Sam Otto veste o papel do recruta do ISIS Jalal Hossein, em The State.

Temos de nos conformar com o facto de que, se queremos realmente combater o ISIS, é imperativo perceber que não podemos simplesmente descartá-los como psicóticos. Por muito tentador e conveniente que seja fazê-lo, temos de nos habituar à ideia, por mais desconfortável que esta seja, de que, se calhar, estas pessoas não são necessariamente loucas.

Acredita que os protagonistas perdem a sanidade depois de se envolverem na organização terrorista?

No início, quando se juntam ao Estado Islâmico, estes jovens estão muito motivados. Sentem que finalmente têm um propósito, são tomados por um sentimento de pertença, e creem que podem finalmente viver em conformidade com a sua fé sem serem acusados de racismo. No entanto, a investigação desenvolvida mostra-nos que as suas rotinas não são fáceis, a brutalidade, a violência e as restrições no seu quotidiano rapidamente começam a fazer parte da paisagem, e isso afeta-os psicologicamente. 

Combater uma abordagem simplista foi algo que teve em mente desde o início ou algo que lhe ocorreu mais tarde?

Essa preocupação veio mais tarde. Foi uma consequência da minha investigação. Quando dei início ao projeto, há três anos, a minha motivação era meramente jornalística. Para dizer a verdade, não sabia muito a respeito deste assunto.

Coligimos imenso material sobre a maneira como muitos jovens são recrutados aqui, no Reino Unido, e noutros pontos da Europa – a forma como são submetidos a pressões por parte dos seus pares —, mas não tínhamos informações nenhumas a respeito do que acontece assim que chegam à Síria. O que eu queria saber era: o que acontece quando eles lá chegam?

Na sua opinião, quais são as motivações dos jovens que se juntam ao ISIS?

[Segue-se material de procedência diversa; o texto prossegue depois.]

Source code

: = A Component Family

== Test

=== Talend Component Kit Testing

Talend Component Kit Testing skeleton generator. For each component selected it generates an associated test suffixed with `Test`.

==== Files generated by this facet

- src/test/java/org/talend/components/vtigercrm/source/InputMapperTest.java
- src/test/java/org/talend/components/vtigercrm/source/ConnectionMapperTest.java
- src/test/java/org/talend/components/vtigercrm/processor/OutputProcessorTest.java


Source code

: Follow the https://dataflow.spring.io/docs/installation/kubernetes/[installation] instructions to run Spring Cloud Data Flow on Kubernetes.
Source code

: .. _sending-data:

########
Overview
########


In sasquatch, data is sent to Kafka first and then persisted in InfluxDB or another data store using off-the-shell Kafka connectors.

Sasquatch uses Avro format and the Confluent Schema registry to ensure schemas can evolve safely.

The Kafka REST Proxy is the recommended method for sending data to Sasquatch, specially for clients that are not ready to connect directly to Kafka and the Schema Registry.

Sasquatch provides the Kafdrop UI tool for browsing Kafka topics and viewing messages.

No fundo, essa é a questão nuclear. Na minha pesquisa, deparei-me com alguém que dizia, “Ontem não passava de mais um trabalhador de construção civil. Hoje estou a fazer coisas que despertam a atenção do presidente dos Estados Unidos da América”. Trata-se uma afirmação deveras relevante; este jovem via-se num papel completamente insignificante, marginalizado, impossibilitado de ter impacto no que quer que seja caso não se juntasse a esta organização. De repente, viu-se no olho da tempestade, debaixo do olhar das pessoas mais poderosas do mundo, e percebeu que as suas ações estavam na ordem do dia.

É difícil caraterizar, como um todo, as pessoas que decidem viajar até a Síria para se juntarem ao Estado Islâmico. Vêm de ambientes raciais e socioeconómicos muito díspares. Alguns têm um passado ligado ao crime, outros não. Enquanto uns tiveram uma educação sólida, outros tiveram uma extremamente deficitária, ou nenhuma. A única coisa que parece uni-los vagamente é a fé.

Um episódio infame, mas verídico, é o de um grupo de jovens que viajavam do Reino Unido para a Síria. Quando foram intercetados, encontrou-se um livro intitulado Islam for Dummies numa das suas mochilas. Da investigação conclui-se que o conhecimento profundo da religião é inversamente proporcional à probabilidade de se tomar uma decisão semelhante à daqueles jovens. Temos de assumir que estão iludidos, sinceramente iludidos.